-
Notifications
You must be signed in to change notification settings - Fork 8.3k
Cache For Filters #67768
Description
Basic Idea
Let's suppose a query has a highly selective WHERE condition, but it does not benefit from the index. Subsequent queries use the same condition.
Let's remember the ranges in data parts where that condition was satisfied and not, in the form of the ephemeral index in memory. Subsequent queries will use this index.
Implementation Proposal
Add ChunkInfo with the information about the table, data part, and marks range, where this chunk came from.

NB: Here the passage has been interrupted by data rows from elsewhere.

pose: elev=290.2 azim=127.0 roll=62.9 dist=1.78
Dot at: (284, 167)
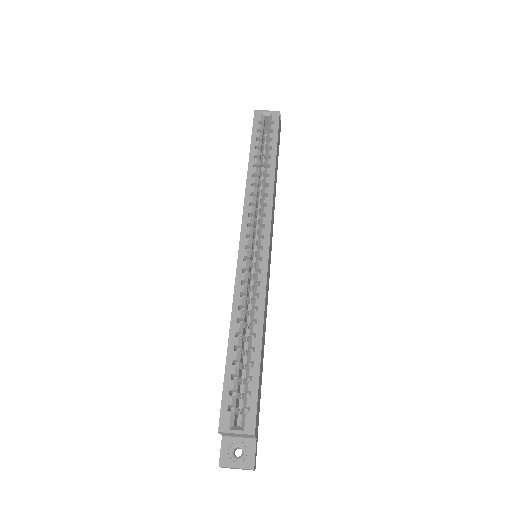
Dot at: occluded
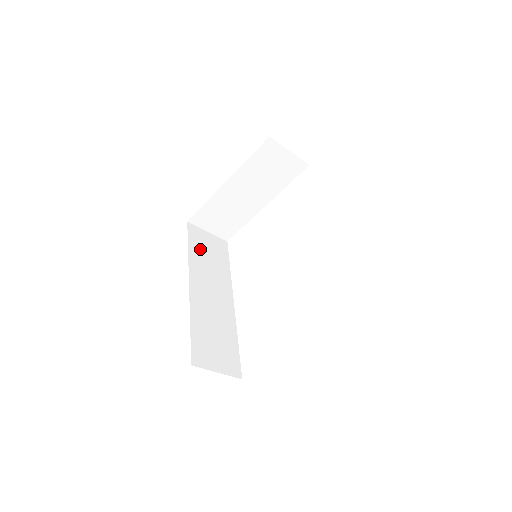
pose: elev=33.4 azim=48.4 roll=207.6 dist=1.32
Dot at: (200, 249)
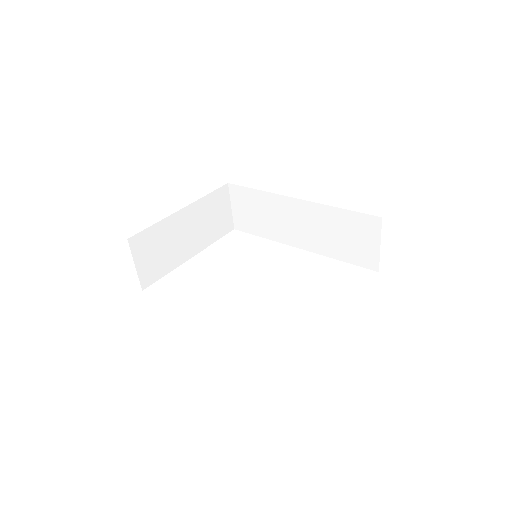
Dot at: occluded
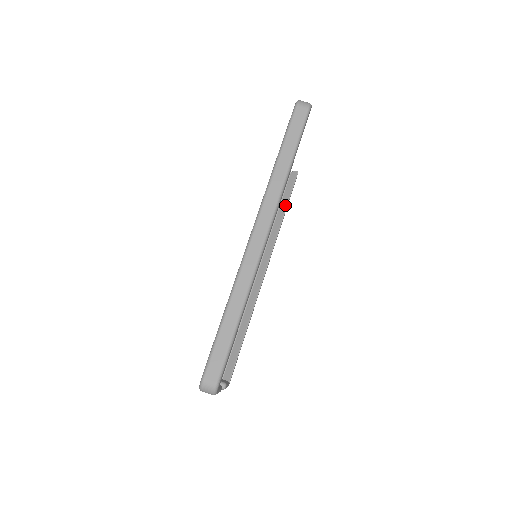
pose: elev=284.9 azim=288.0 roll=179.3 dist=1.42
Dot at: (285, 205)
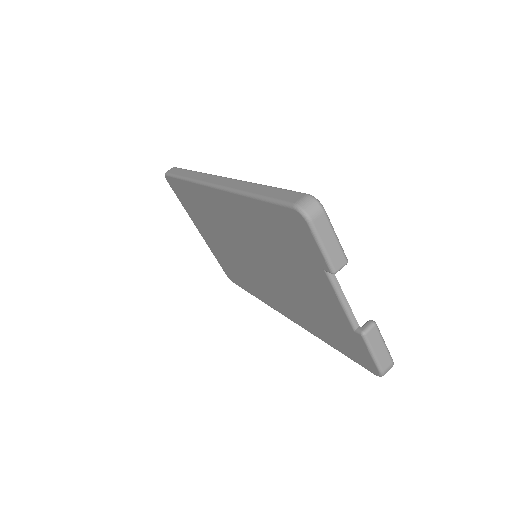
Dot at: occluded
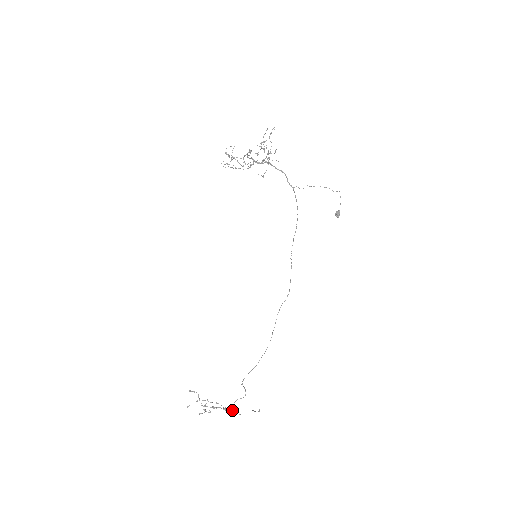
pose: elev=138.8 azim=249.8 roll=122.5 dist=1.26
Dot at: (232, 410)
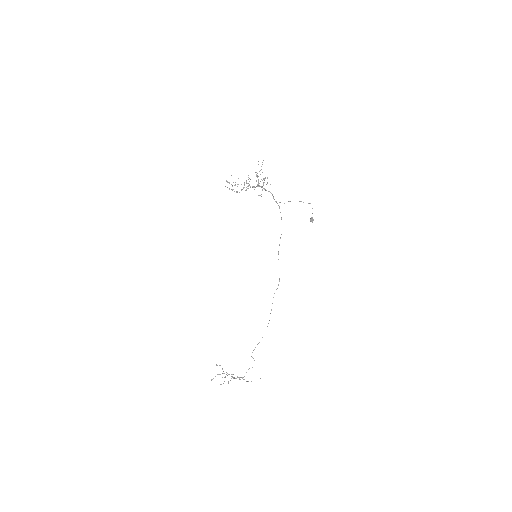
Dot at: (244, 379)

This is applicable only for MergeTree tables but will also naturally work for Merge tables. It only works for Atomic and Replicated databases (databases that have table UUIDs).
Maintain an index data structure in memory in the form of
table -> data part -> marks range -> condition -> 0 or 1
When calculating a WHERE or PREWHERE condition, check if it is deterministic, look at the chunk info, and update the cache.
When running a query, use the cache around MergeTreeDataSelectExecutor.
Add settings to control cache usage on query analysis and cache update on processing.
Add a SYSTEM command to flush this cache.
Add a server setting to control the maximum size of this cache in the number of cells.
The cache is shared between users, and we don't mind side-channel information leakage (about whether another user has run a similar query recently).
Additional Context
It could work for external data, like S3 table functions, if we learn to use etag.